*** Supplied data

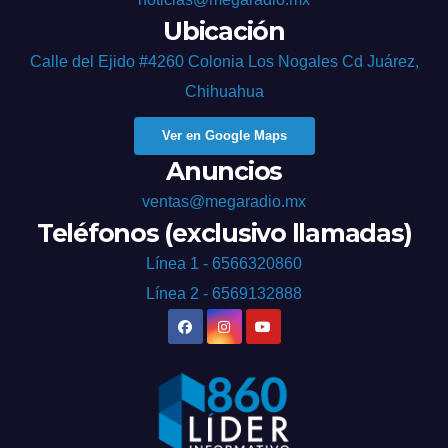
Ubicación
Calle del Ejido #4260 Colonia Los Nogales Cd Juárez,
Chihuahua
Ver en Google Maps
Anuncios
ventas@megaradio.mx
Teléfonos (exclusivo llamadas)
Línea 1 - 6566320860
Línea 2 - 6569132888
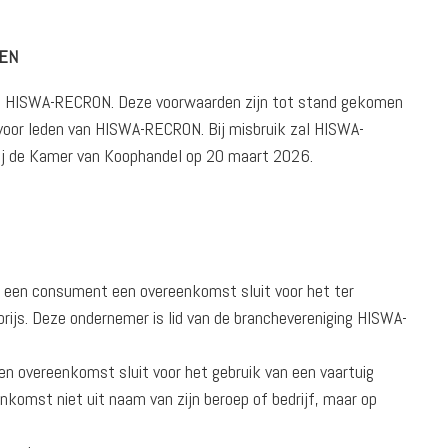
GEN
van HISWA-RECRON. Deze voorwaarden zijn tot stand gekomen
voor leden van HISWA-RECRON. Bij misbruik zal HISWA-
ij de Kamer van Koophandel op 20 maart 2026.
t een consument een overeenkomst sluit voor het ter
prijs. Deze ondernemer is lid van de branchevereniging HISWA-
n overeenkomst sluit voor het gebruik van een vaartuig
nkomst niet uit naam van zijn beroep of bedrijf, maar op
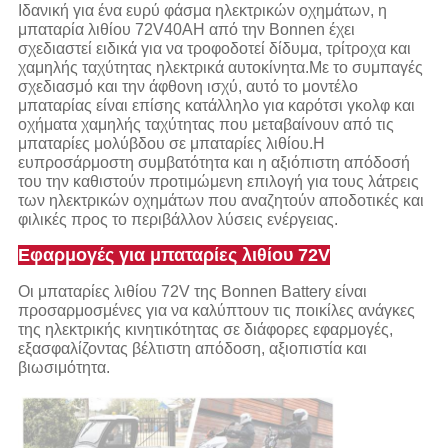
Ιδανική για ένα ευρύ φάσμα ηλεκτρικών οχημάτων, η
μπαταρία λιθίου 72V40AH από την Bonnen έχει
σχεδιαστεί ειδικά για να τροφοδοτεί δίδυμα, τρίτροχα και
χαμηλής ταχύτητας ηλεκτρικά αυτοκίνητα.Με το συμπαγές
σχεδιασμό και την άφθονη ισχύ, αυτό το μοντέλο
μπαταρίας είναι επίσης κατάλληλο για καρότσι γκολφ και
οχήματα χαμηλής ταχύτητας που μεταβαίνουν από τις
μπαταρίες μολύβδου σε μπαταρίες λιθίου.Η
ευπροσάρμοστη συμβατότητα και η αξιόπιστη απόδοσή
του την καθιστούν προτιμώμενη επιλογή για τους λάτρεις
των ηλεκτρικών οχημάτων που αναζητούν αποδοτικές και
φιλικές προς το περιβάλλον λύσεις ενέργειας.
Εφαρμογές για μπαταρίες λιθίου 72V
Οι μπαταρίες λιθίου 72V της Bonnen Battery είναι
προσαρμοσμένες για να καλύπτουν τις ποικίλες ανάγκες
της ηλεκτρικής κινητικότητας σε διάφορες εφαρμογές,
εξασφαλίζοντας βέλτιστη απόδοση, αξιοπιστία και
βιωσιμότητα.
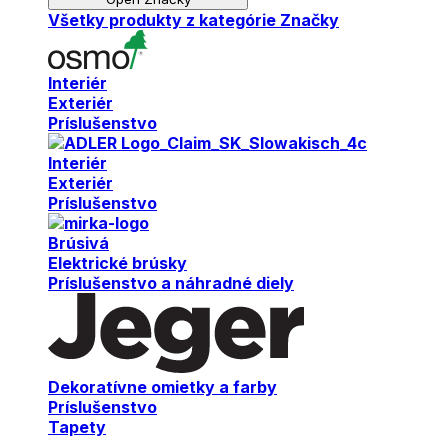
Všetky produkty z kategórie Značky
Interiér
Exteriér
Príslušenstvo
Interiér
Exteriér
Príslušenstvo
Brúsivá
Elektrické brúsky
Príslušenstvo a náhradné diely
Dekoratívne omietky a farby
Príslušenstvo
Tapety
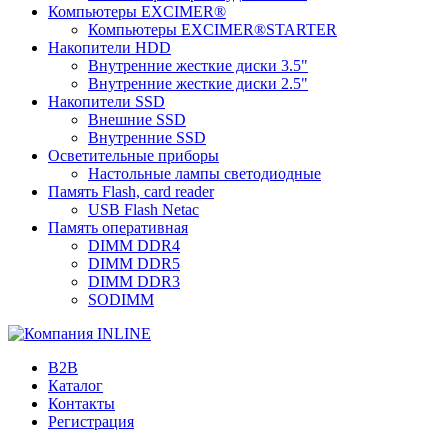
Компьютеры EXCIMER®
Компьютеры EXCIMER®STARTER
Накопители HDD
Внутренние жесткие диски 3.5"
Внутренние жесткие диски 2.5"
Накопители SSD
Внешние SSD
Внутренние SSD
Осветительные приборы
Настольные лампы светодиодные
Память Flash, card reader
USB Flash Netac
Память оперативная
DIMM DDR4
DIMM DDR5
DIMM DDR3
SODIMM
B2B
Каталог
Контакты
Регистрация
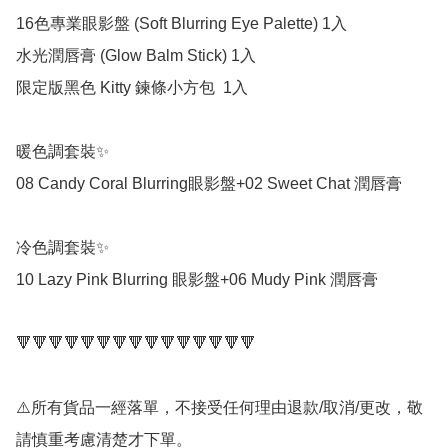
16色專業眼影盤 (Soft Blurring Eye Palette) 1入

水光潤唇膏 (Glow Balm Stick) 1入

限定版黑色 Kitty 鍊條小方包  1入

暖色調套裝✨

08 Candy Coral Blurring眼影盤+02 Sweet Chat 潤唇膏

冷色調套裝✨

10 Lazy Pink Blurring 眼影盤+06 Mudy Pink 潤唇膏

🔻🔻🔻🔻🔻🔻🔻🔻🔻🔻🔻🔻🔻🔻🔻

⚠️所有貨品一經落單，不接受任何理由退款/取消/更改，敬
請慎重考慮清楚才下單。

******

» Work item: Duplicate every line of the records above without changing anything, and leave the pictures out of your answer.

» Output:
Ubicación
Calle del Ejido #4260 Colonia Los Nogales Cd Juárez,
Chihuahua
Ver en Google Maps
Anuncios
ventas@megaradio.mx
Teléfonos (exclusivo llamadas)
Línea 1 - 6566320860
Línea 2 - 6569132888
GEN
van HISWA-RECRON. Deze voorwaarden zijn tot stand gekomen
voor leden van HISWA-RECRON. Bij misbruik zal HISWA-
ij de Kamer van Koophandel op 20 maart 2026.
t een consument een overeenkomst sluit voor het ter
prijs. Deze ondernemer is lid van de branchevereniging HISWA-
n overeenkomst sluit voor het gebruik van een vaartuig
nkomst niet uit naam van zijn beroep of bedrijf, maar op
Ιδανική για ένα ευρύ φάσμα ηλεκτρικών οχημάτων, η
μπαταρία λιθίου 72V40AH από την Bonnen έχει
σχεδιαστεί ειδικά για να τροφοδοτεί δίδυμα, τρίτροχα και
χαμηλής ταχύτητας ηλεκτρικά αυτοκίνητα.Με το συμπαγές
σχεδιασμό και την άφθονη ισχύ, αυτό το μοντέλο
μπαταρίας είναι επίσης κατάλληλο για καρότσι γκολφ και
οχήματα χαμηλής ταχύτητας που μεταβαίνουν από τις
μπαταρίες μολύβδου σε μπαταρίες λιθίου.Η
ευπροσάρμοστη συμβατότητα και η αξιόπιστη απόδοσή
του την καθιστούν προτιμώμενη επιλογή για τους λάτρεις
των ηλεκτρικών οχημάτων που αναζητούν αποδοτικές και
φιλικές προς το περιβάλλον λύσεις ενέργειας.
Εφαρμογές για μπαταρίες λιθίου 72V
Οι μπαταρίες λιθίου 72V της Bonnen Battery είναι
προσαρμοσμένες για να καλύπτουν τις ποικίλες ανάγκες
της ηλεκτρικής κινητικότητας σε διάφορες εφαρμογές,
εξασφαλίζοντας βέλτιστη απόδοση, αξιοπιστία και
βιωσιμότητα.
Všetky produkty z kategórie Značky
Interiér
Exteriér
Príslušenstvo
Interiér
Exteriér
Príslušenstvo
Brúsivá
Elektrické brúsky
Príslušenstvo a náhradné diely
Dekoratívne omietky a farby
Príslušenstvo
Tapety
Компьютеры EXCIMER®
Компьютеры EXCIMER®STARTER
Накопители HDD
Внутренние жесткие диски 3.5"
Внутренние жесткие диски 2.5"
Накопители SSD
Внешние SSD
Внутренние SSD
Осветительные приборы
Настольные лампы светодиодные
Память Flash, card reader
USB Flash Netac
Память оперативная
DIMM DDR4
DIMM DDR5
DIMM DDR3
SODIMM
B2B
Каталог
Контакты
Регистрация
16色專業眼影盤 (Soft Blurring Eye Palette) 1入

水光潤唇膏 (Glow Balm Stick) 1入

限定版黑色 Kitty 鍊條小方包  1入

暖色調套裝✨

08 Candy Coral Blurring眼影盤+02 Sweet Chat 潤唇膏

冷色調套裝✨

10 Lazy Pink Blurring 眼影盤+06 Mudy Pink 潤唇膏

🔻🔻🔻🔻🔻🔻🔻🔻🔻🔻🔻🔻🔻🔻🔻

⚠️所有貨品一經落單，不接受任何理由退款/取消/更改，敬
請慎重考慮清楚才下單。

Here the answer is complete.